● What this task involves
Copy out the text below on heart disease risk and the CDC survey data, word for word and in full.
[Exercise text — start]
Incorporating geographic data (e.g., regional prevalence of CVD risk factors) could provide additional layers of insight. Unfortunately, the dataset does not include location information.
Longitudinal Trends:
A limitation of the dataset is its cross-sectional nature, which prevents examining trends over time. Adding a time dimension could show how BMI or sleep patterns evolve and impact physical health.
Conclusion:
From my analysis of the Heart Disease Health Indicators Dataset from the CDC’s 2020 annual survey, which includes responses from over 300,000 adults in the United States, it is clear that individuals who engage in unhealthy behaviors, such as smoking, and have a history of conditions like diabetes, are at a significantly higher risk of developing heart disease. The dataset, which incorporates both categorical and quantitative variables, offers valuable insights into the relationship between lifestyle habits and cardiovascular health. By examining the links between factors like smoking, diabetes, and heart disease, my analysis suggests that unhealthy habits play a critical role in the onset and progression of heart disease.
[Exercise text — finish]
[Extracted material — start]
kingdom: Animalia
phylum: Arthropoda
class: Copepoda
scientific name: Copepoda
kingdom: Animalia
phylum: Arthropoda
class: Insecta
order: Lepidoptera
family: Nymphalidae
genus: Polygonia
[Extracted material — finish]
● Answer to the exercise
Incorporating geographic data (e.g., regional prevalence of CVD risk factors) could provide additional layers of insight. Unfortunately, the dataset does not include location information.
Longitudinal Trends:
A limitation of the dataset is its cross-sectional nature, which prevents examining trends over time. Adding a time dimension could show how BMI or sleep patterns evolve and impact physical health.
Conclusion:
From my analysis of the Heart Disease Health Indicators Dataset from the CDC’s 2020 annual survey, which includes responses from over 300,000 adults in the United States, it is clear that individuals who engage in unhealthy behaviors, such as smoking, and have a history of conditions like diabetes, are at a significantly higher risk of developing heart disease. The dataset, which incorporates both categorical and quantitative variables, offers valuable insights into the relationship between lifestyle habits and cardiovascular health. By examining the links between factors like smoking, diabetes, and heart disease, my analysis suggests that unhealthy habits play a critical role in the onset and progression of heart disease.